Государевы конюхи - Далия Трускиновская
Шрифт:
Интервал:
Закладка:
Редко так радовался Стенька этому неуклюжему деревянному строению, в котором просторные на первый взгляд палаты посреди дня делались тесны до невозможности — столько сюда шло народу со своими бедами и кляузами.
Никто за ним не гнался, но он все же перешел на шаг лишь возле самого приказа. И бегущего Стеньку, видать, приметили с башни.
Приказ, как оно и должно быть ночью, стоял запертый. Ломиться туда было бесполезно, однако и стоять пнем было того бесполезнее — мороз к утру крепчал, и Стеньке в его теплом, обычно заменяющем шубу кафтане скоро должно было сделаться весьма неуютно. Да и нога, та, что осталась без онучи, начала ощущать холод.

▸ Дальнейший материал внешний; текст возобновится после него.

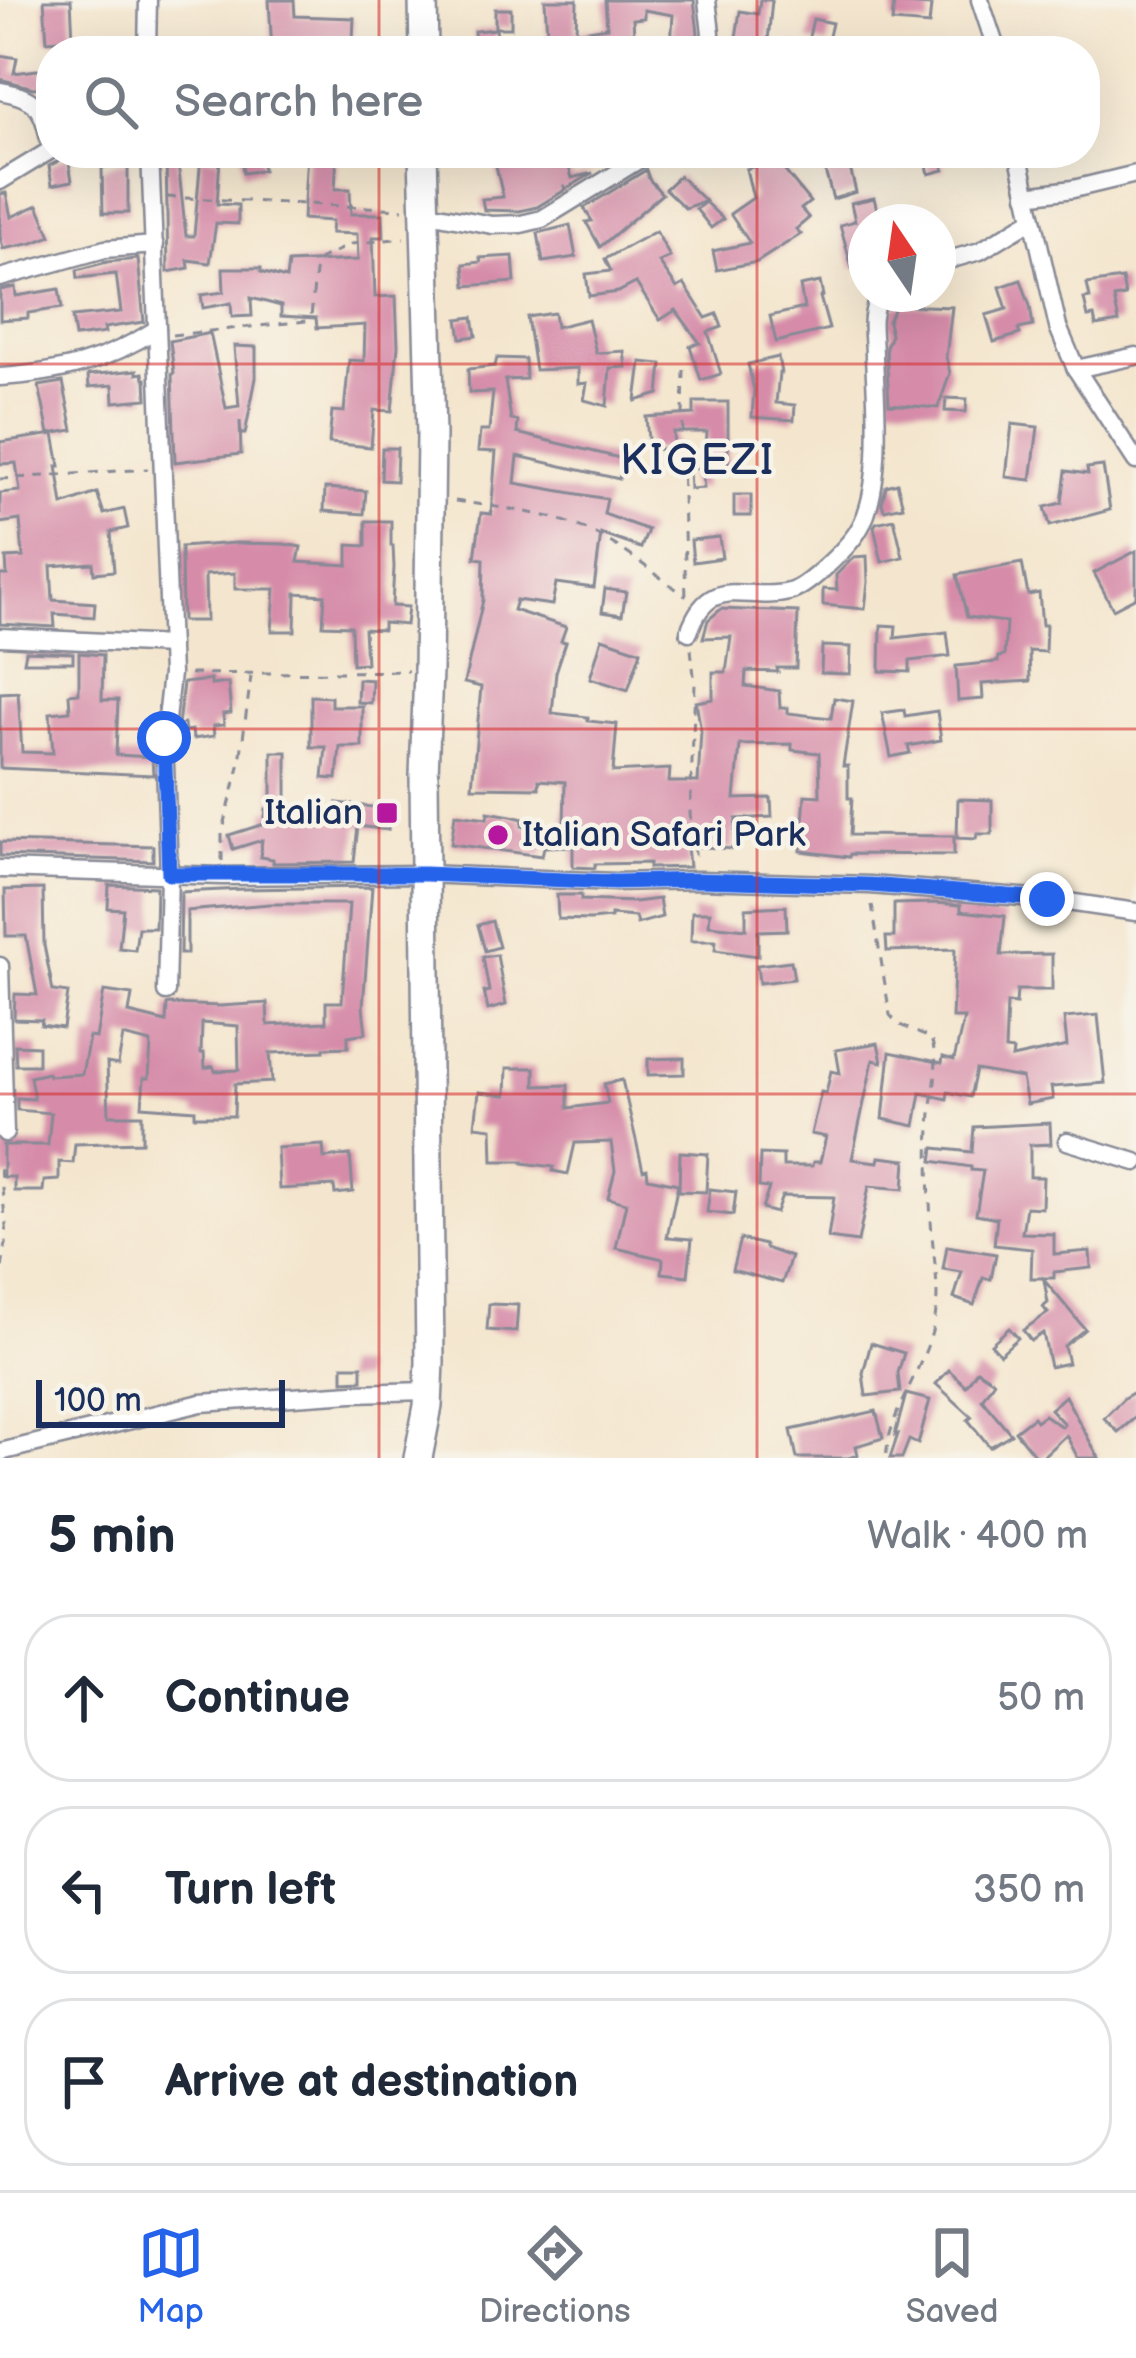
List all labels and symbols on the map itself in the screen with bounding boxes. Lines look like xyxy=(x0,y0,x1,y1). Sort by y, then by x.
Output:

— Эй, там, у приказа! — крикнули ему с Никольской башни. — Кто таков?
— Да свой я, свой! — заорал в ответ Стенька. — Земского приказа ярыга!
— А что ночью шастаешь?
— Баба с печи согнала?
— Из кружала дороги не сыщешь?
Три эти вопроса прозвучали почти одновременно.
И впрямь — растолковывать сторожевым стрельцам о своих ночных похождениях было нелепо. Стенька и промолчал.
— Подожди малость, за час до рассвета Спасские ворота отворять будут, войдешь, погреешься! Как раз пока обойдешь Кремль — и начнут!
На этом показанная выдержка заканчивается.